Lab work was temporarily diverted to St. Elizabeth Boardman


Staff report

YOUNGSTOWN

Mercy Health – St. Elizabeth Youngstown Hospital was on temporary diversion Sunday after the air-handling system shut down after coils froze, causing water to enter the lab area, damaging equipment.

The diversion, under which lab work was sent to other area Mercy Health hospitals – St. Elizabeth Boardman and St. Joseph Warren, was lifted Sunday afternoon after key laboratory equipment was repaired.

Work to restore the lab to its full operational capabilities continued late Sunday afternoon, but it was not known at that time when the work would be complete. The accident occurred about 5 a.m.

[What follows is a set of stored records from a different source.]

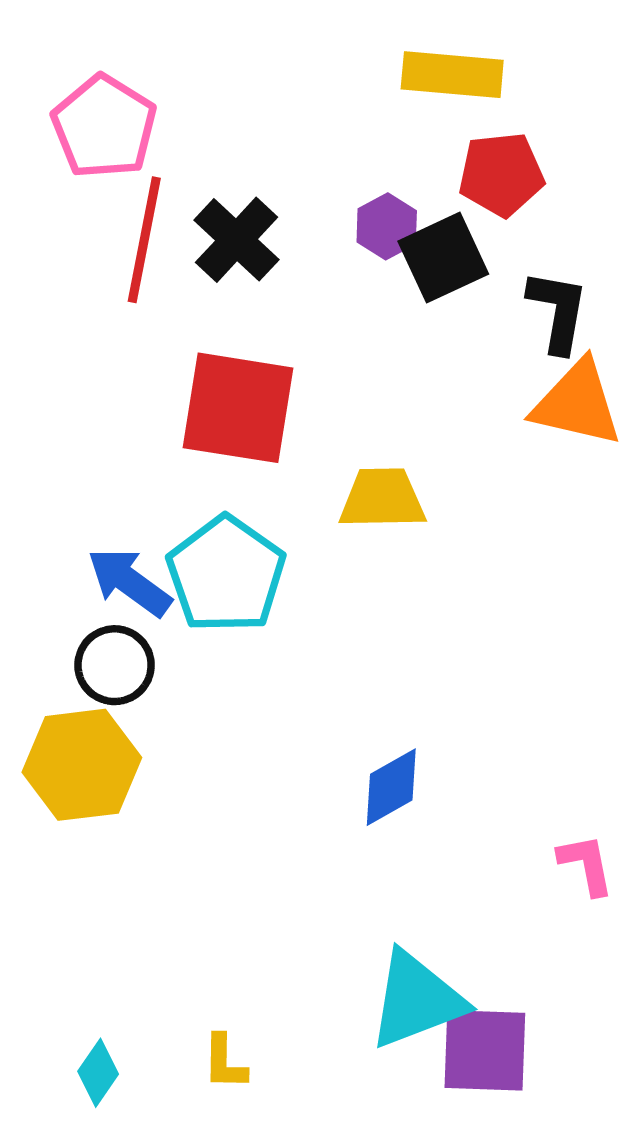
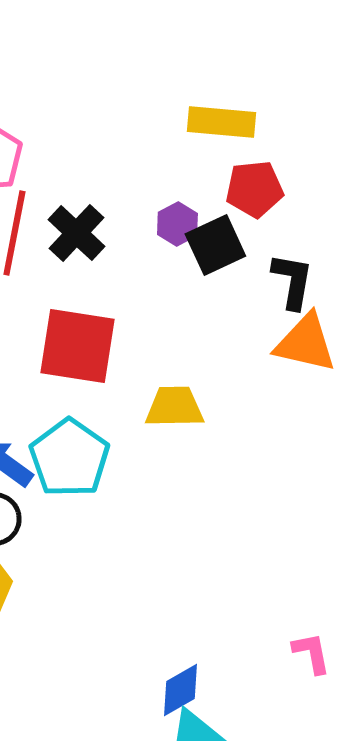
blue diamond: (391, 787) -> (180, 690), moved

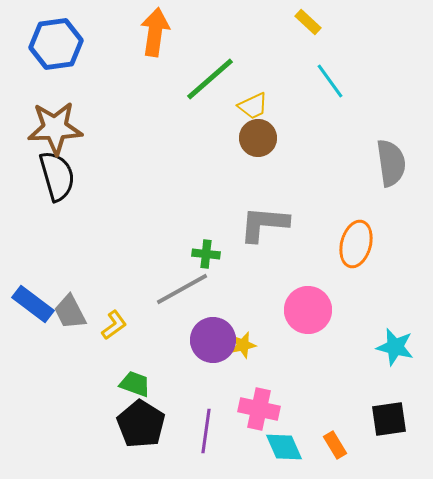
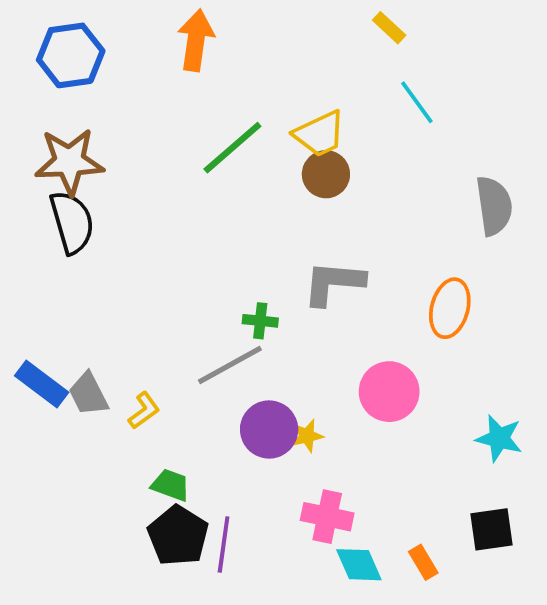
green line: (210, 79) -> (232, 148), moved
yellow trapezoid: (253, 106) -> (320, 134), size x1.4
purple line: (206, 431) -> (224, 544), moved

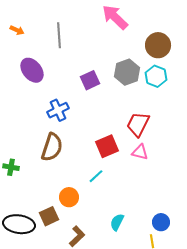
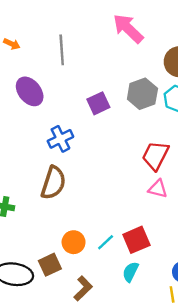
red square: (107, 146) -> (136, 240), moved
cyan line: (96, 176) -> (106, 242), moved

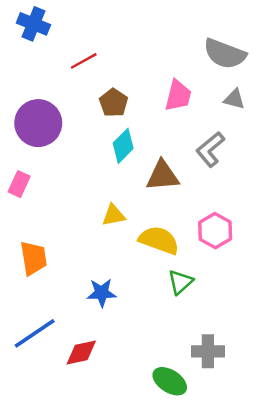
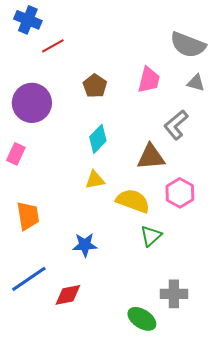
red line: (84, 61) -> (53, 46), moved
cyan diamond: (123, 146) -> (98, 139), moved
brown triangle: (163, 176) -> (151, 157), moved

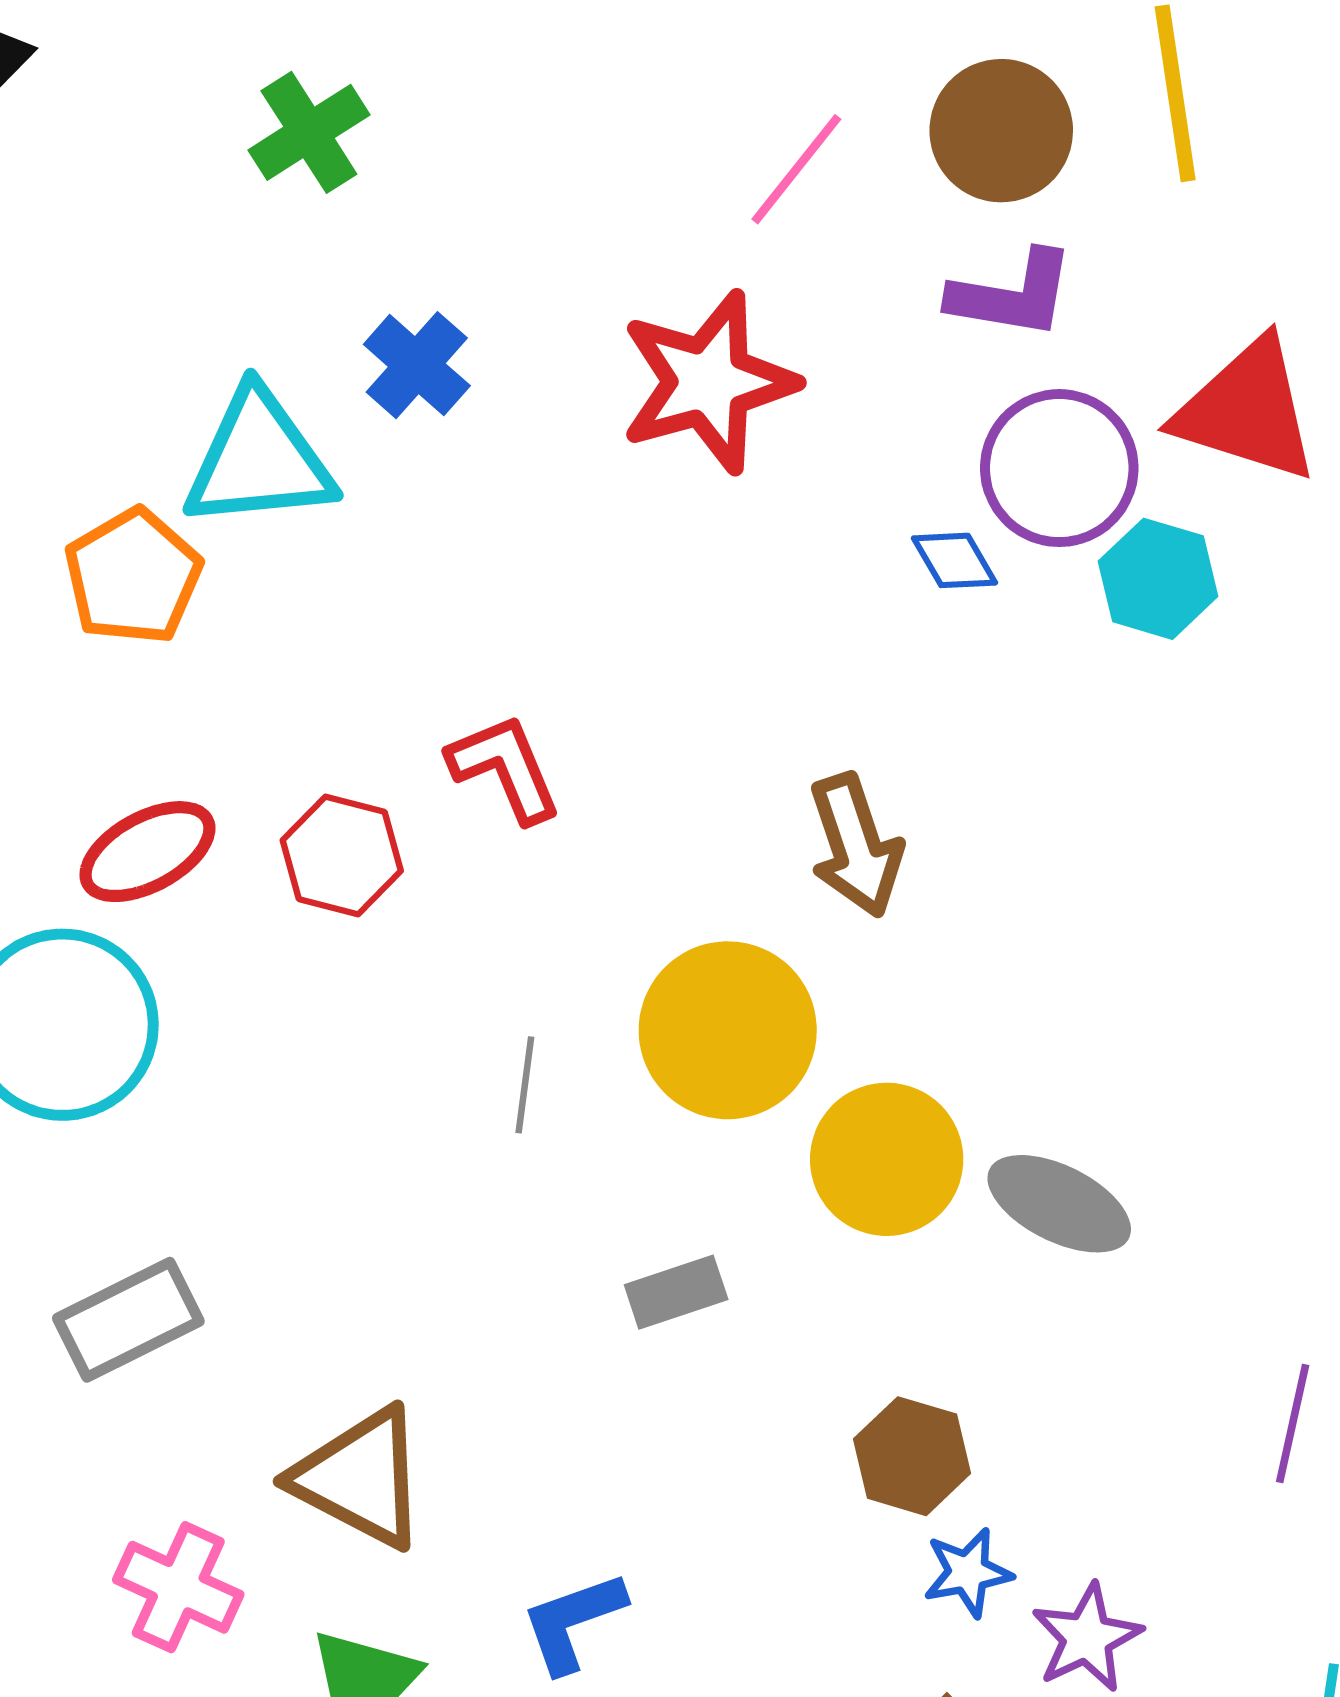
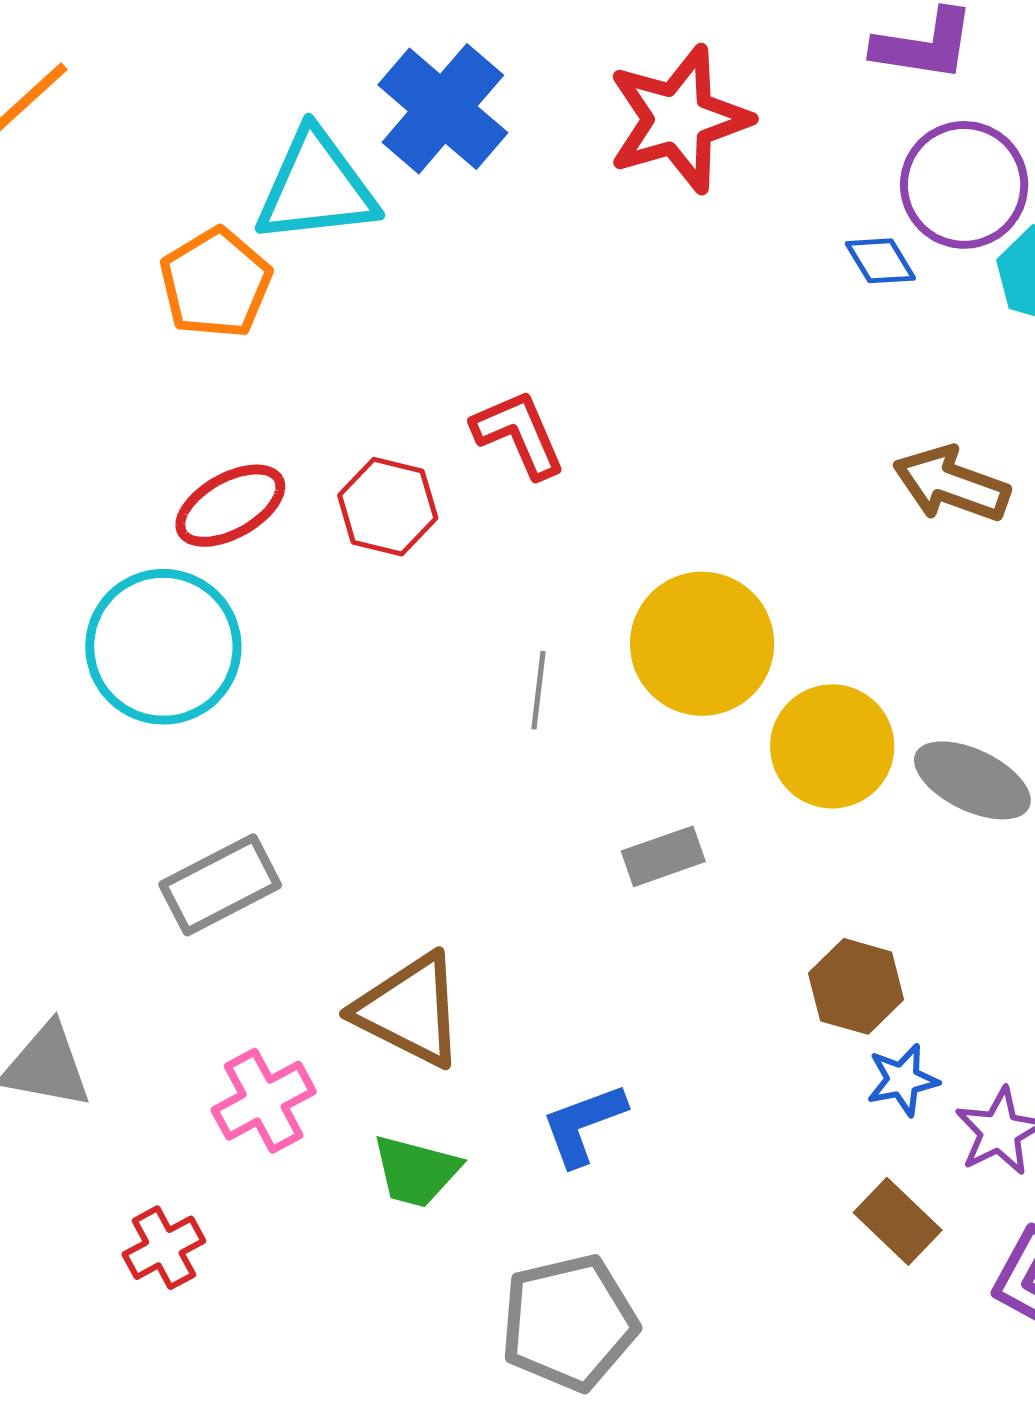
blue cross: (417, 365) -> (443, 109), size x1.5
brown arrow: (856, 845) -> (951, 484), moved, turned 129
pink cross: (178, 1587) -> (264, 1101), turned 38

During the diversion, patients needing Level 1 trauma care were sent to the nearest hospital with a Level 1 trauma center because needed lab services were not available at St. Elizabeth, a hospital spokeswoman said.

The weather-related system shutdown in the lab did not impact technology or structures in any other part of the hospital.

The shutdown was caused by coils within the air-handling system that froze as a result of the extreme temperatures. Water pumped through the damaged coils and entered the laboratory, damaging key equipment.

The laboratory, which conducts testing integral to the diagnosis and treatment of traumas and medical emergencies such as heart attacks, is the primary site for a variety of diagnostic and specimen testing for Mercy Health’s three Mahoning Valley hospitals: St. Elizabeth Youngstown, St. Elizabeth Boardman and St. Joseph Warren.

“Mercy Health - Youngstown has response and contingency plans in place for these types of situations to minimize disruption to our operations and, ultimately, our patients,” said Donald E. Koenig Jr., president of St. Elizabeth Youngstown Hospital and executive vice president and chief operating officer of Mercy Health - Youngstown.

During the diversion, St. Elizabeth Youngstown had temporarily relocated some testing and staffing to the laboratory at St. Elizabeth Boardman. As a consequence, turnaround time for lab testing may be delayed during the relocation, hospital officials said.